Israel is wracked by war, following the catastrophic attacks of October 7th. Israelis have mobilized for the home front, but their anger at the government is compounding earlier national turmoil. Long before the current Israel Hamas War, Israel was facing an unprecedented social and political crisis over the nature of governance, democracy and the future of the country. Join the Tel Aviv-based political scientist Dahlia Scheindlin, author of the newly-published book The Crooked Timber of Democracy in Israel, for a conversation about the convulsions of war and what it means for Israeli society. A longtime political consultant, Scheindlin argues that Israeli politics has long revolved around the Israeli-Palestinian conflict, which is inseparable from Israel’s democratic crisis. Her book traces the historic erratic path of democracy in Israeli history, and the talk will open difficult questions about Israel’s missing constitutional anchor, the tension between Jewish identity and citizen equality, religion and state, borders, occupation and the Israeli-Palestinian conflict.
Scheindlin appears in conversation with investigative reporter Peter Waldman.

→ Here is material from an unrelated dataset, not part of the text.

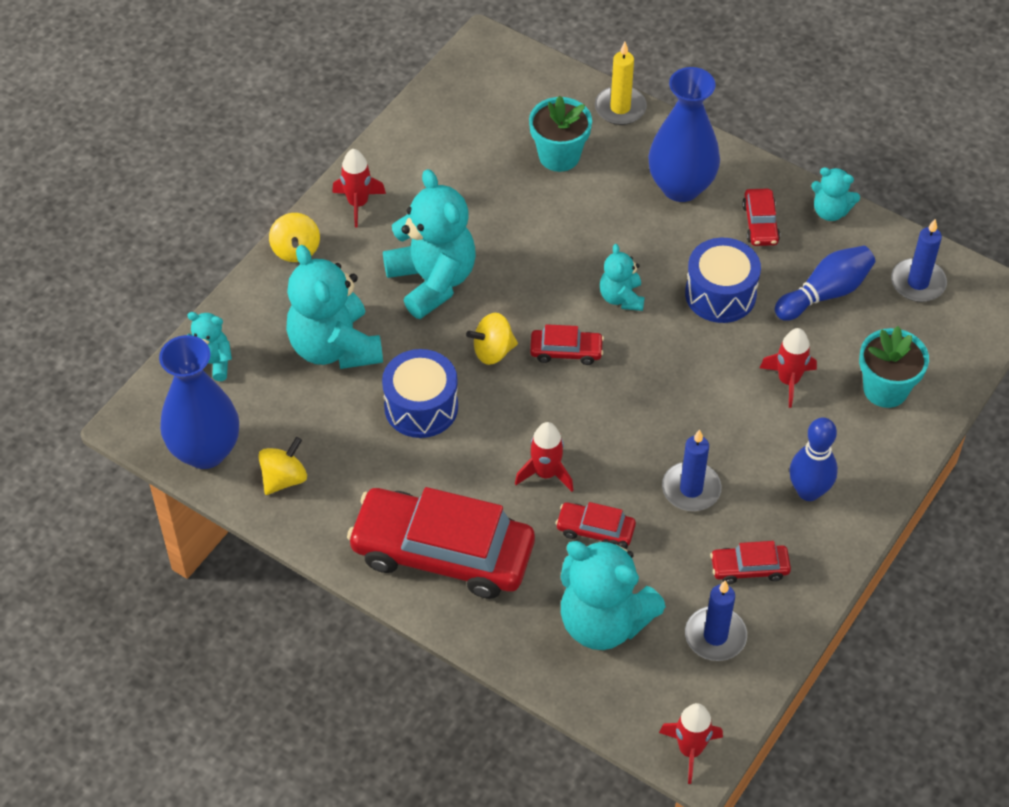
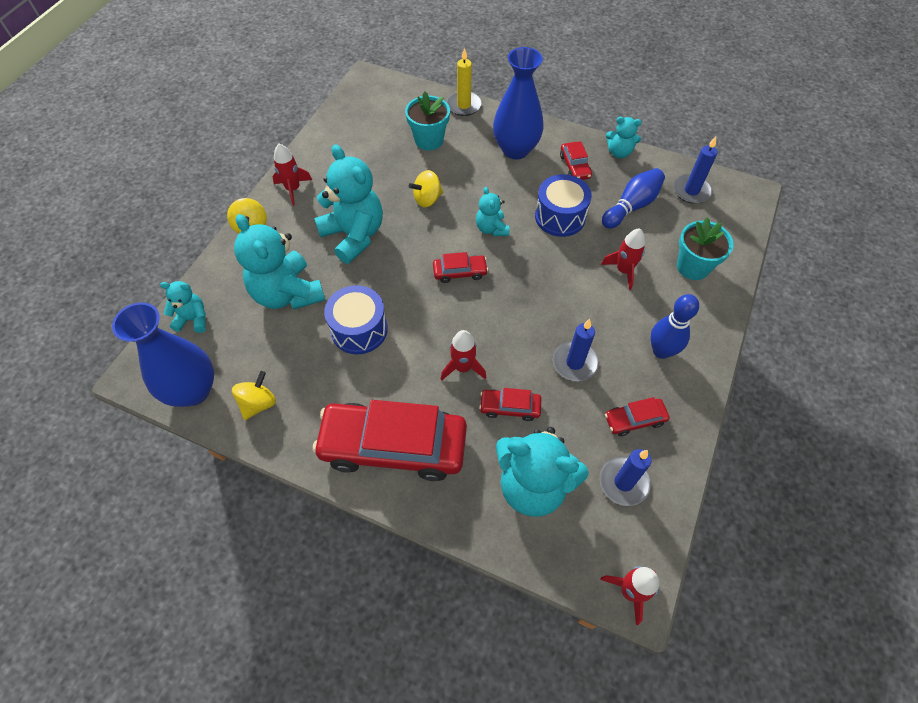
camera: 10 degrees left, 5 degrees up
(493, 351) = (406, 280): yellow spinning top -> yellow spinning top (427, 199)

Dahlia Scheindlin is a political scientist, a public opinion expert and a political consultant. She has advised nine national election campaigns in Israel since 1999 and has worked in fifteen other countries as well. In Israel, her research focuses on the Israeli-Palestinian conflict, foreign policy, democracy, human rights and civil rights, political analysis, and comparative conflict analysis. Scheindlin has regional expertise in the Balkans and Eastern Europe, post-conflict societies and transitional democracies. She holds a PhD from Tel Aviv University; she is a policy fellow at The Century Foundation, a regular columnist at Haaretz (English), and a foreign affairs analyst on the BBC television program, Context; she is among the founders of +972 Magazine and has co-hosted several podcasts including the Tel Aviv Review of Books and Election Overdose. She lives in Tel Aviv.
Peter Waldman is an award-winning investigative writer with Bloomberg Green and Businessweek magazines and spent 22 years as a reporter at the Wall Street Journal. He was the Journal’s Middle East Correspondent for six years in Jerusalem and Amman and has reported extensively in Iran, most recently in 2015. The following year he was one of the first American journalists to interview Saudi Arabia’s Crown Prince Mohammad bin Salman.